Note that our model is outputing a probability, which is a single number between 0 and 1. $\sigma$ is the sigmoid function that squishes $\mathbf{w^T}\mathbf{x_i}$ between these values.

$$\sigma(\mathbf{w^T}\mathbf{x_i}) = \frac{1}{1+e^{-\mathbf{w^T}\mathbf{x_i}}}$$

**B1.** Plot the sigmoid function and confirm it behaves in a suitable manner.

**B2.** When we learn a classifier, we create a training and validation set. The training set is used to learn the actual classifier, and the validation set is used to verify the performance of the classifier. Create a training set that consists of 25 data points of setosas, and 25 data points of non-setosa.

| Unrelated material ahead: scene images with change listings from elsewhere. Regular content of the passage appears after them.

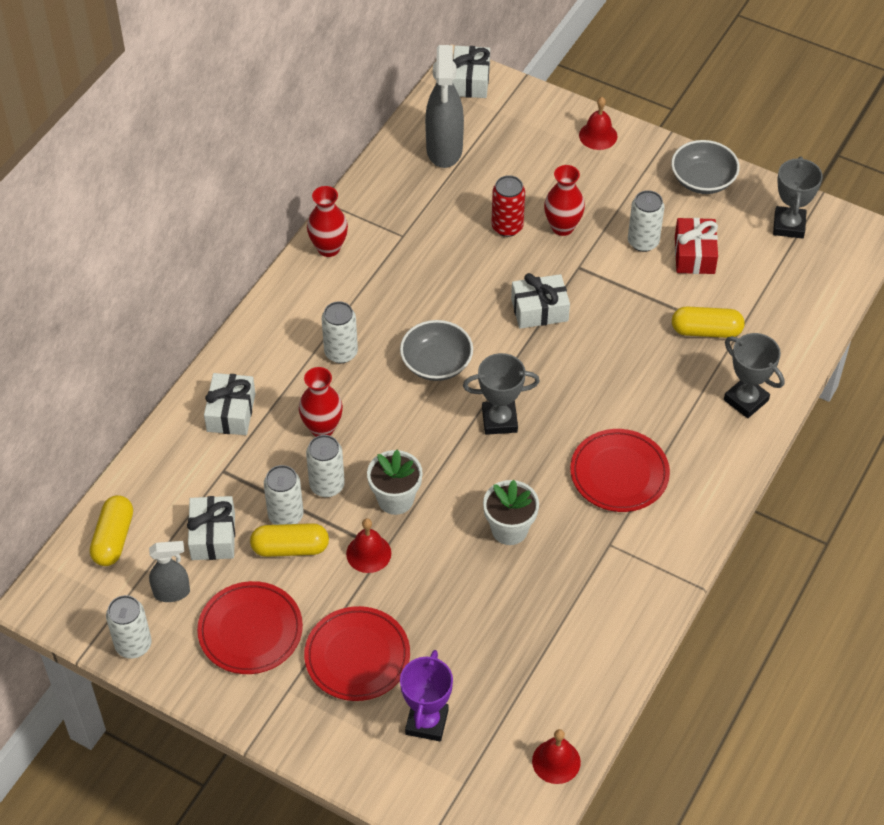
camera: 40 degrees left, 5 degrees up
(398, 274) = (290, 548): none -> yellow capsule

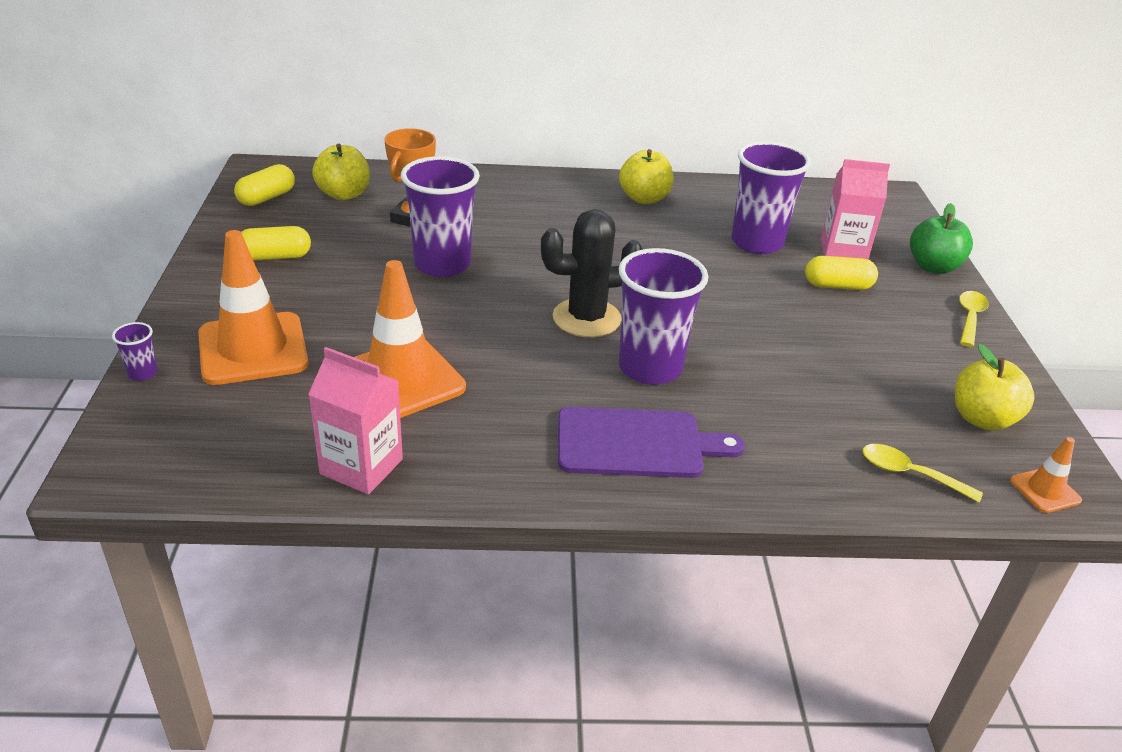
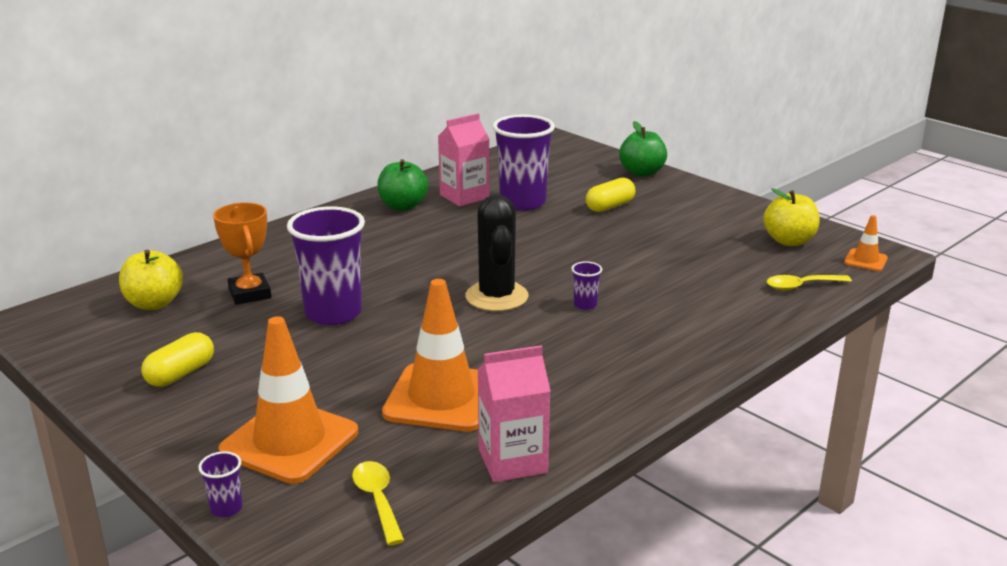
camera: 40 degrees left, 10 degrees down
(266, 198) = (83, 337): yellow capsule -> none
(586, 318) = (496, 297): black cactus -> black cactus turned 45 degrees counterclockwise
(636, 443) = (650, 349): purple cutting board -> none
(644, 198) = (403, 206): yellow apple -> green apple
(650, 368) = (585, 305): purple cup -> purple cup, size x0.42
(843, 251) = (580, 185): pink carton -> pink carton (464, 196)
(969, 318) = (703, 192): yellow spoon -> yellow spoon (377, 500)

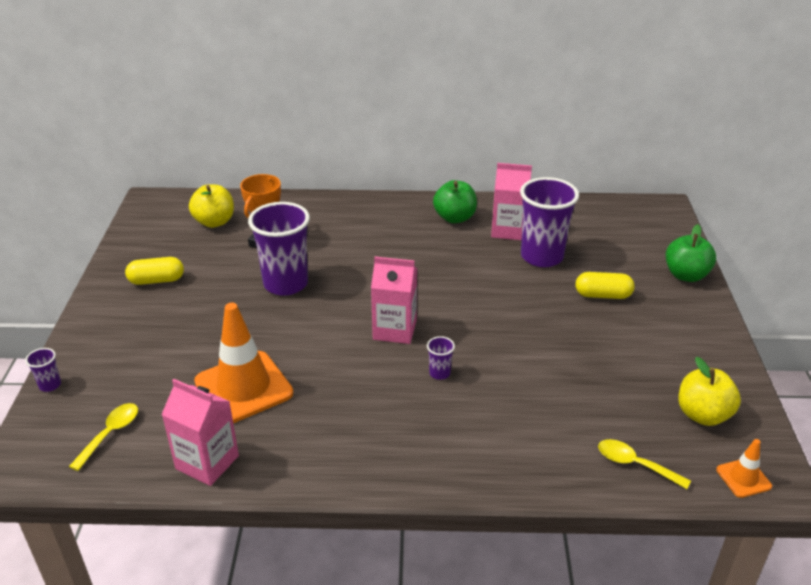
camera: 45 degrees right, 10 degrees up
(289, 441) = (133, 362): orange traffic cone -> none
(496, 297) = (394, 330): black cactus -> pink carton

**B3.** Create a validation set that consists of 25 setosas, and 25 non-setosas. The data points in the validation set must **not** overlap with those used to create the training set.

**B4.** Learn a classifier using your training data that finds the $\mathbf{w}$ that minimises the loss function below, where $y_i=1$ for a data point that corresponds to a setosa, and $y_i=0$ for a data point that is non-setosa. Use the CG method (https://docs.scipy.org/doc/scipy/reference/optimize.minimize-cg.html).

$$L(\mathbf{w}) = \frac{1}{50}\sum_{i=0}^{49} -y_i \log \text{p}( \text{setosa} | \mathbf{x_i}) - (1-y_i) \log   \text{p}   ( \text{non-setosa} | \mathbf{x_i})$$

*This loss function may seem complicated, but the important thing to know is that it is low when we classify setosas as setosas, and non-setosas as non-setosas!*



**B5.** Apply your learnt classifier to the validation set. If the classifier outputs a probability lower than 0.5, it classifies a data point as **non-setosa**. If it outputs a probability higher than 0.5 it classifies a data point as **setosa**. Report the accuracy of the classifier. This is the percentage of correct classifications.